Réputation

«Transformation numérique», «capital humain», «talents», «innovation sociale», «agile», «génération Y», «diversité», «responsable»… Et si nous renouvelions le langage de l’entreprise? Un langage devenu uniforme, incolore, qui sonne parfois comme une tricherie. A croire que nous manquons parfois totalement de réflexivité. Sous le double effet de l’explosion du numérique et de la financiarisation de la société, la langue de l’entreprise s’indexe sur des normes. Un ventre mou de discours pourtant martelé pour répondre à la demande d’hypercommunication. Un discours désincarné, loin des préoccupations quotidiennes des salariés et de l’ensemble de la société.

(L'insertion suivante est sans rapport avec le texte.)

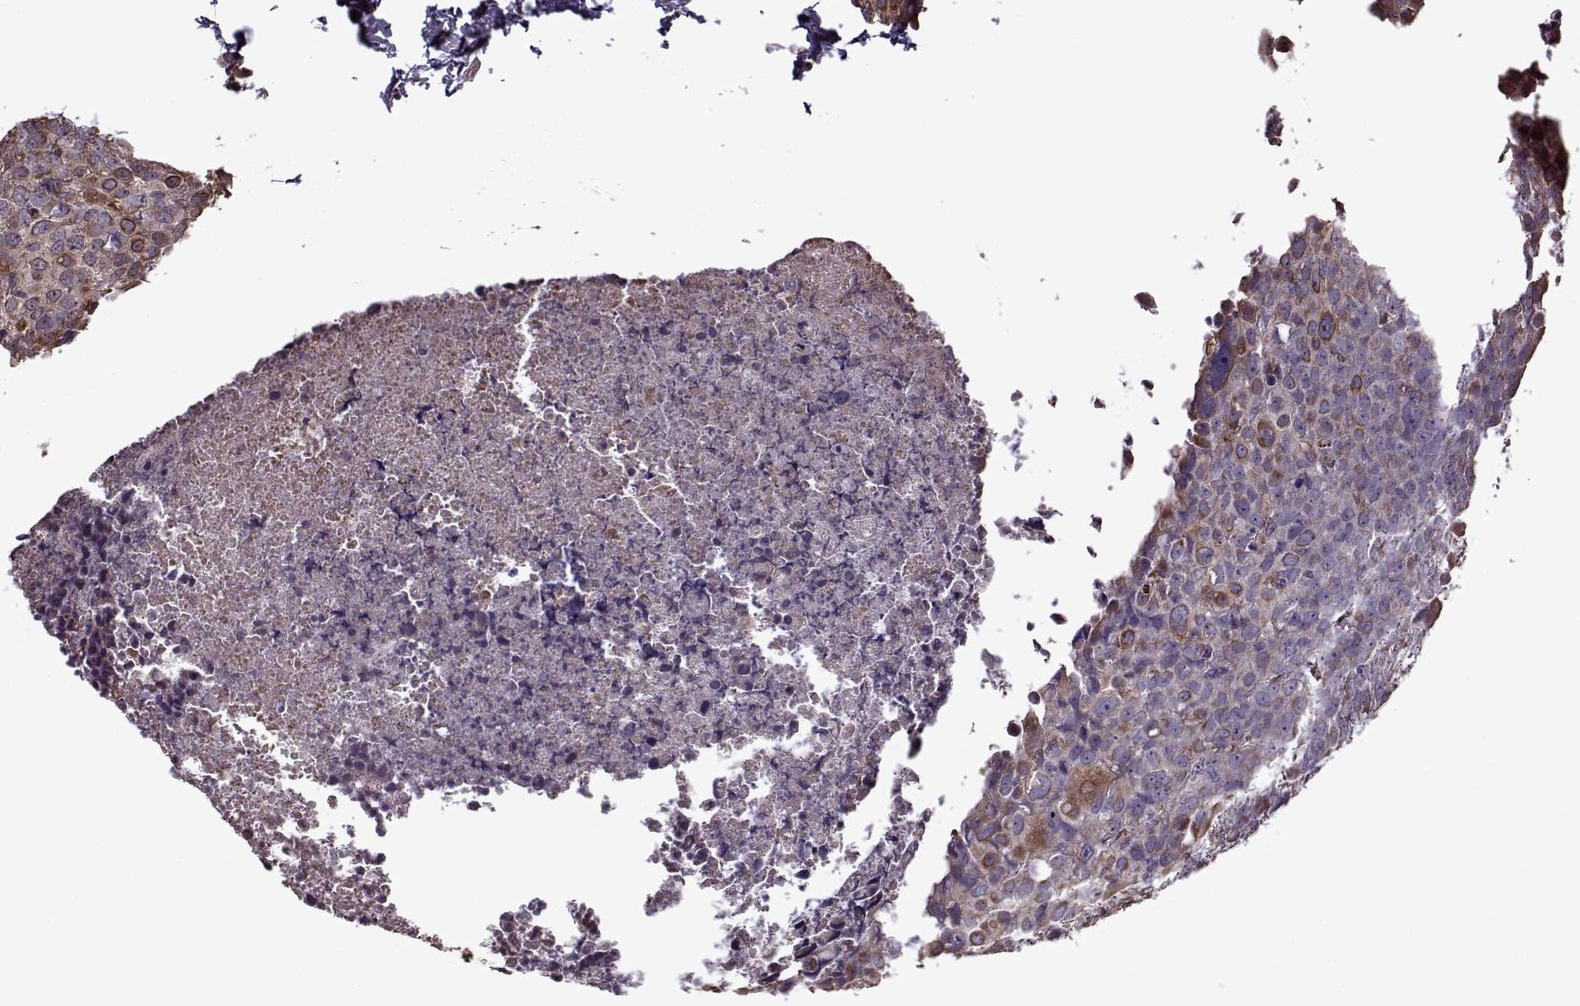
{"staining": {"intensity": "moderate", "quantity": "25%-75%", "location": "cytoplasmic/membranous"}, "tissue": "breast cancer", "cell_type": "Tumor cells", "image_type": "cancer", "snomed": [{"axis": "morphology", "description": "Duct carcinoma"}, {"axis": "topography", "description": "Breast"}], "caption": "Breast cancer stained with a brown dye demonstrates moderate cytoplasmic/membranous positive staining in about 25%-75% of tumor cells.", "gene": "KRT9", "patient": {"sex": "female", "age": 38}}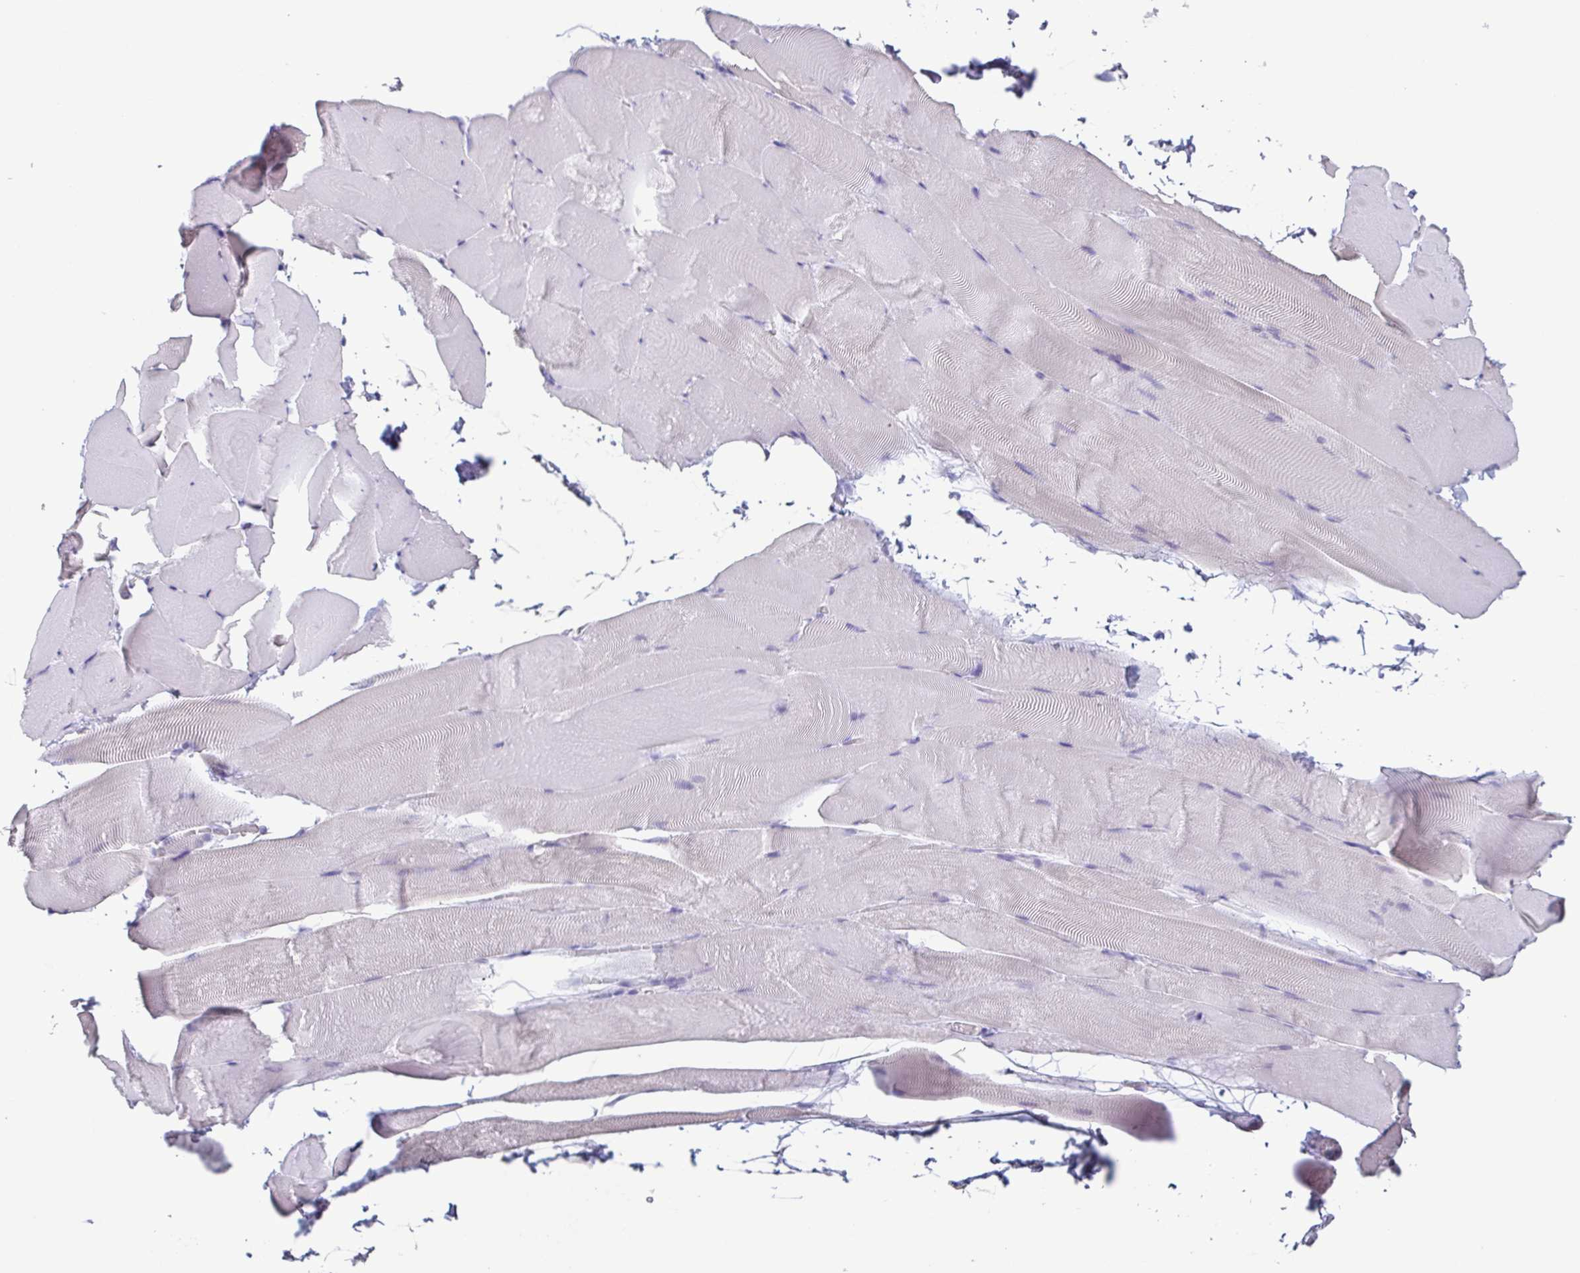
{"staining": {"intensity": "negative", "quantity": "none", "location": "none"}, "tissue": "skeletal muscle", "cell_type": "Myocytes", "image_type": "normal", "snomed": [{"axis": "morphology", "description": "Normal tissue, NOS"}, {"axis": "topography", "description": "Skeletal muscle"}], "caption": "Micrograph shows no protein staining in myocytes of benign skeletal muscle. (DAB (3,3'-diaminobenzidine) immunohistochemistry (IHC), high magnification).", "gene": "ENSG00000275778", "patient": {"sex": "female", "age": 64}}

Parce que la réputation est identifiée comme un des risques majeurs pour les entreprises, bien souvent le porte-parole opère sous l’injonction paradoxale de devoir s’exprimer sans ne pouvoir rien dire. Et ainsi ne cesse de s’accroître la défiance envers l’entreprise et la parole du dirigeant. Résultat? 0-0. Et si on refaisait le match?

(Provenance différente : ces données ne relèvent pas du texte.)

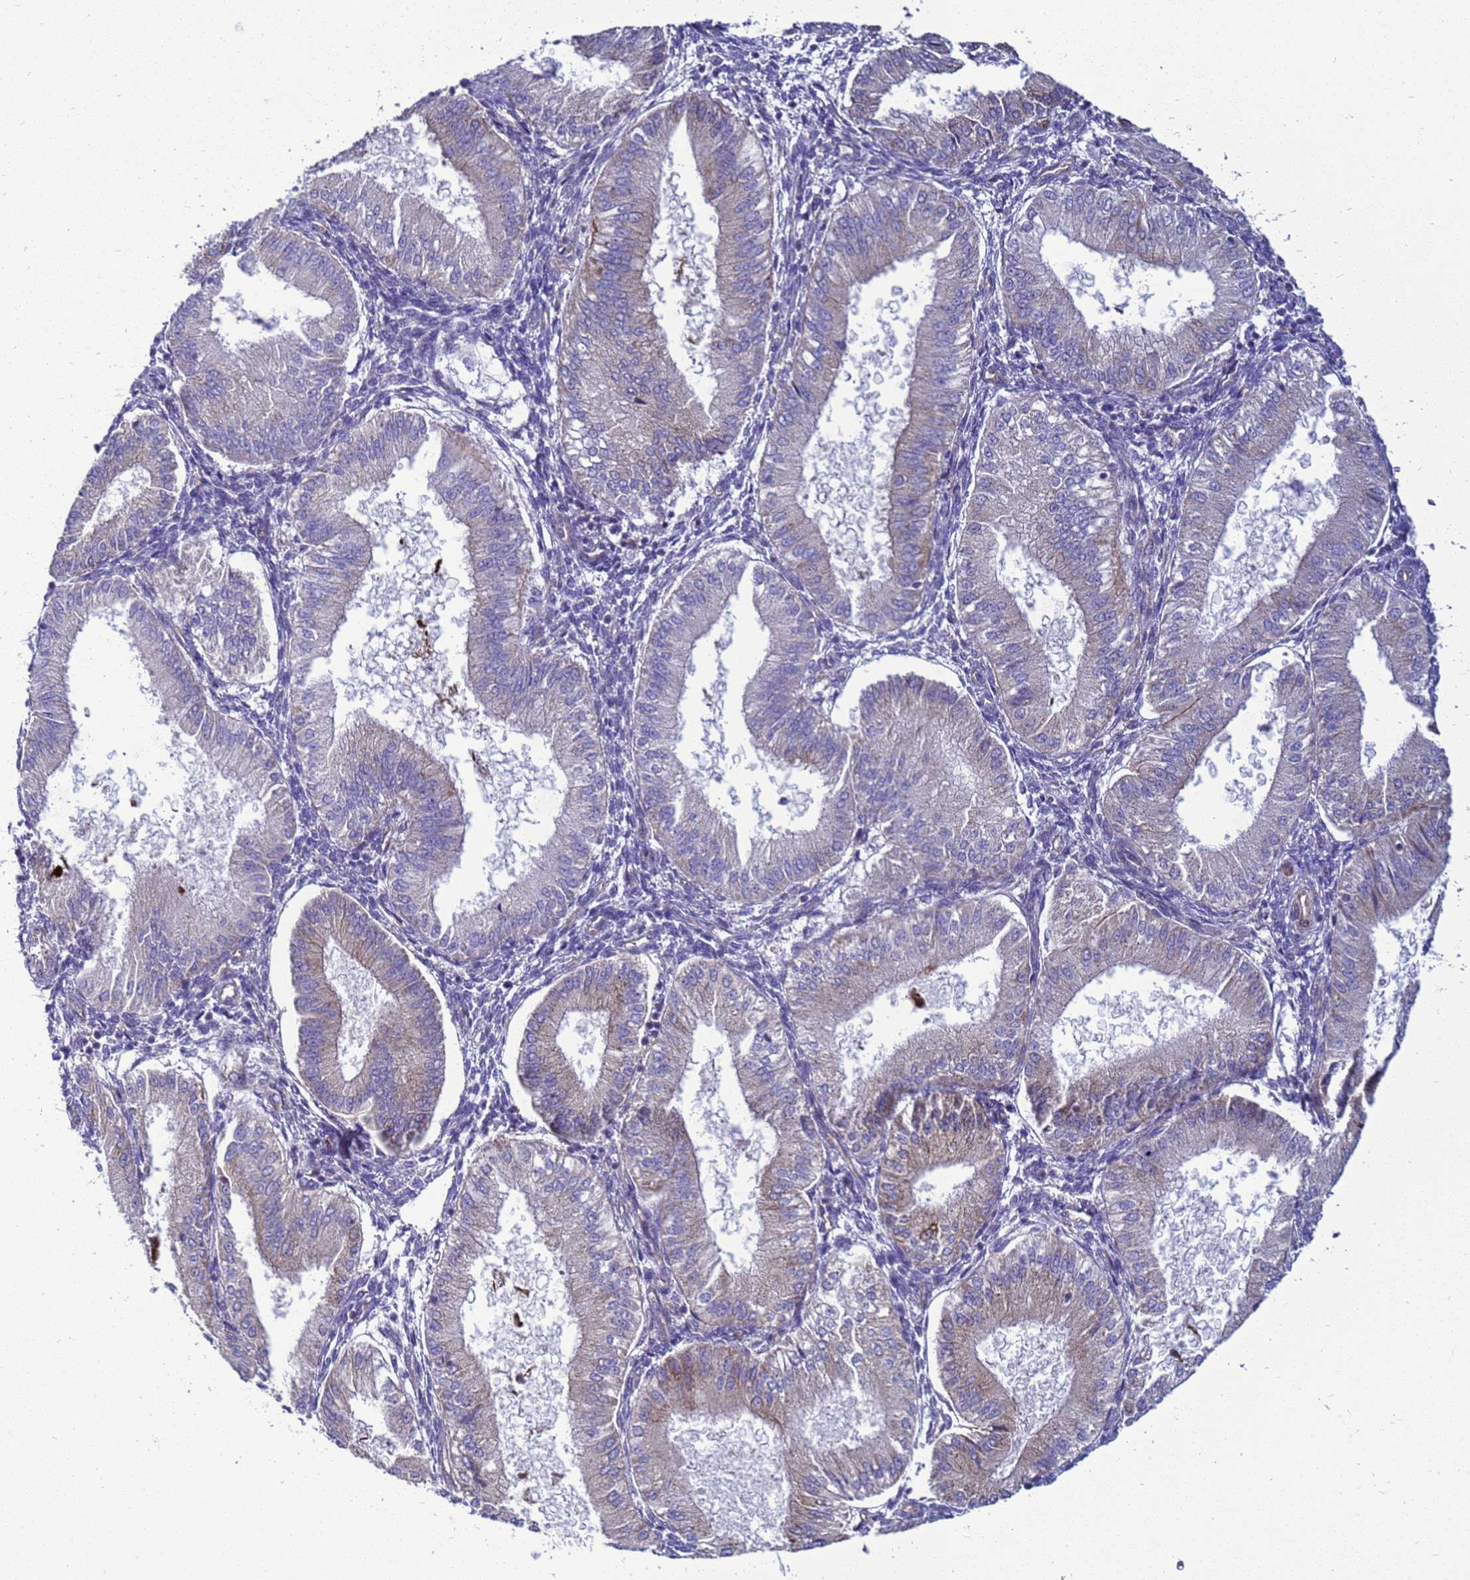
{"staining": {"intensity": "weak", "quantity": "<25%", "location": "cytoplasmic/membranous"}, "tissue": "endometrium", "cell_type": "Cells in endometrial stroma", "image_type": "normal", "snomed": [{"axis": "morphology", "description": "Normal tissue, NOS"}, {"axis": "topography", "description": "Endometrium"}], "caption": "Immunohistochemical staining of benign endometrium shows no significant expression in cells in endometrial stroma. The staining is performed using DAB brown chromogen with nuclei counter-stained in using hematoxylin.", "gene": "MON1B", "patient": {"sex": "female", "age": 39}}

Se taire n'est plus une option

Patrons, porte-parole, êtes-vous prêts? Prêts à débattre, à expliquer concrètement les projets que vous portez? Prêts à donner de la saveur aux métiers que vous défendez? Vous qui avez toujours osé, vous qui avez pris des risques, prenez celui de changer de posture. Venez parler des vrais sujets, descendez dans l’arène, parlez avec votre tête, votre chair et vos émotions. Puisque se taire n’est plus une option, refusez de parler pour ne rien dire. Osez renouveler vos mots et prenez la parole. Vraiment. A l’oral. L’oral est le lieu où se joue la confiance. Ne réservez pas ce format aux seuls managers, acteurs de proximité. Une récente étude dévoilait un constat sans appel: de 30% lorsque le PDG ou le directeur général ne s’exprime pas, la confiance dans sa parole grimpe à 70% lorsqu’il prend souvent la parole (1).

Première idée reçue: «Je ne peux pas dire ça, ça ne passerait pas, ils ne comprendraient pas.» Faux. Le corps social est de plus en plus accoutumé au fait économique et financier. Il connaît le diagnostic, il mesure au quotidien l’ampleur des tensions économiques et sociales et se trouve donc prêt à entendre la suite. La suite, c’est le plan d’attaque, les évolutions nécessaires pour répondre aux défis. La suite, c’est avant tout le sens de l’action, le sens du quotidien. L’ère des «sachants» est révolue! L’opinion n’attend pas qu’on vienne lui faire des discours ni lui tenir un langage qui donnerait aux mensonges des allures de vérité. Vos publics sont prêts à dialoguer.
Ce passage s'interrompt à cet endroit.